Perception & Mind Lab Presentations @ VSS 2025
Saturday, May 17
Controlling for everything: Canonical size effects with identical stimuli
Chaz Firestone, Tal Boger
[email protected]
Among the most impressive effects in recent vision science are those associated with “canonical size”. When a building and a rubber duck occupy the same number of pixels on a display, the mind nevertheless encodes the real-world size difference between them. Such encoding occurs automatically, organizes neural representations, and drives higher-order judgments. However, objects that differ in canonical size also differ in many mid- and low-level visual properties; this makes it difficult—and seemingly impossible—to isolate canonical size from its covariates (which are known to produce similar effects on their own). Can this challenge be overcome? Here, we leverage a new technique called “visual anagrams”, which uses diffusion models to generate static images whose interpretations change with image orientation. For example, such an image may look like a rabbit in one orientation and an elephant when upside-down. We created a stimulus set of visual anagrams whose interpretations differed in canonical size; each image depicted a canonically large object in one orientation but a canonically small object when rotated, while being pixel-wise identical in every other respect. Six experiments show that most (though not all) canonical size effects survive such maximal control. Experiments 1–2 tested Stroop effects probing the automaticity of canonical size encoding; consistent with previous findings, subjects were faster to correctly judge the onscreen size of an object when its canonical size was congruent with its onscreen size. Experiments 3–4 tested effects on viewing-size preferences; consistent with previous findings, subjects chose larger views for canonically larger objects. Experiments 5–6 tested efficient visual search when targets differed from distractors in canonical size; departing from previous findings, we found no such search advantage. This work not only applies a long-awaited control to classic experiments on canonical size, but also presents a case study of the usefulness of visual anagrams for vision science.

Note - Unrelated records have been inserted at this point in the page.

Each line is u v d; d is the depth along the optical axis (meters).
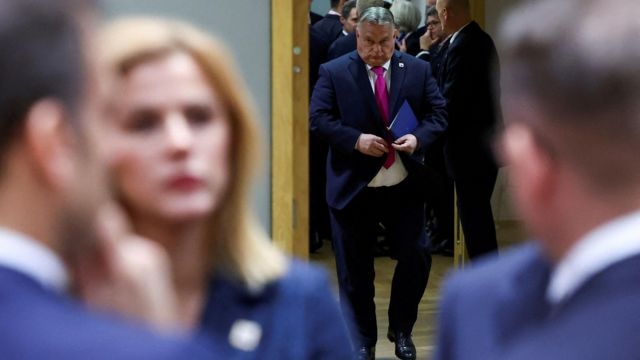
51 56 1.28
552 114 1.46
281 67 6.61
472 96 8.75
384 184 7.68
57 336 1.21
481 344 1.84
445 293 2.02
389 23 7.64
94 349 1.20
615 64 1.41
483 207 8.97
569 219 1.50
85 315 1.25
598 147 1.44
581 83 1.43
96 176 1.33
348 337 2.75
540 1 1.51
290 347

Talk 22.15: Saturday, May 17, 10:45am - 12:30pm ET, Talk Room 1, Object Recognition: Categories and neural mechanisms
[VSS Link]
Complexity is a cognitive universal: Evidence from cross-modal transfer
Tal Boger, Chaz Firestone
[email protected]
What connects a sharply twisted shape, a many-layered melody, and the multisyllabic string “animipatorun”? These items are unrelated in nearly every aspect; they span different modalities, arise from different domains, and have independent properties. Nevertheless, they seem unified by their *complexity*: Each is informationally dense relative to prototypical stimuli of its kind (cf., a square, major scale, or short string). Does the mind appreciate the complexity these stimuli share, even across dramatically different properties? Here, 4 experiments demonstrate *transfer* across these different stimuli, suggesting that a ‘universal’ representation of complexity exists in the mind. In Experiment 1, participants learned a reward rule for simple and complex shapes; selecting a complex shape was worth more (or less) points than selecting a simple shape. After this learning phase, participants saw new stimuli that also differed in their complexity: two arrays of colored dots, one uniform and the other highly varied. Without any further instruction, subjects transferred the reward rule to the dots, spontaneously selecting the more complex (or simpler) dot array. Experiment 2 generalized this pattern to audition: Subjects who learned that complex shapes were worth more points spontaneously selected complex melodies. Experiment 3 extended this result even further, finding successful transfer from shapes to letter-strings. In each case, this transfer arose bidirectionally. Finally, Experiment 4 tested the automaticity of such transfer. In a Stroop-like task, two shapes of differing complexity appeared above two letter-strings of differing complexity, and participants judged which shape (or letter-string) was more complex. Though only one stimulus class (either the shapes or the letter-strings) was task-relevant, participants were faster to judge the complexity of the target stimulus when the task-irrelevant stimulus was congruent in complexity. We suggest that visual, auditory, and linguistic complexity are ‘unified’ in the mind, supporting spontaneous and automatic transfer across modalities.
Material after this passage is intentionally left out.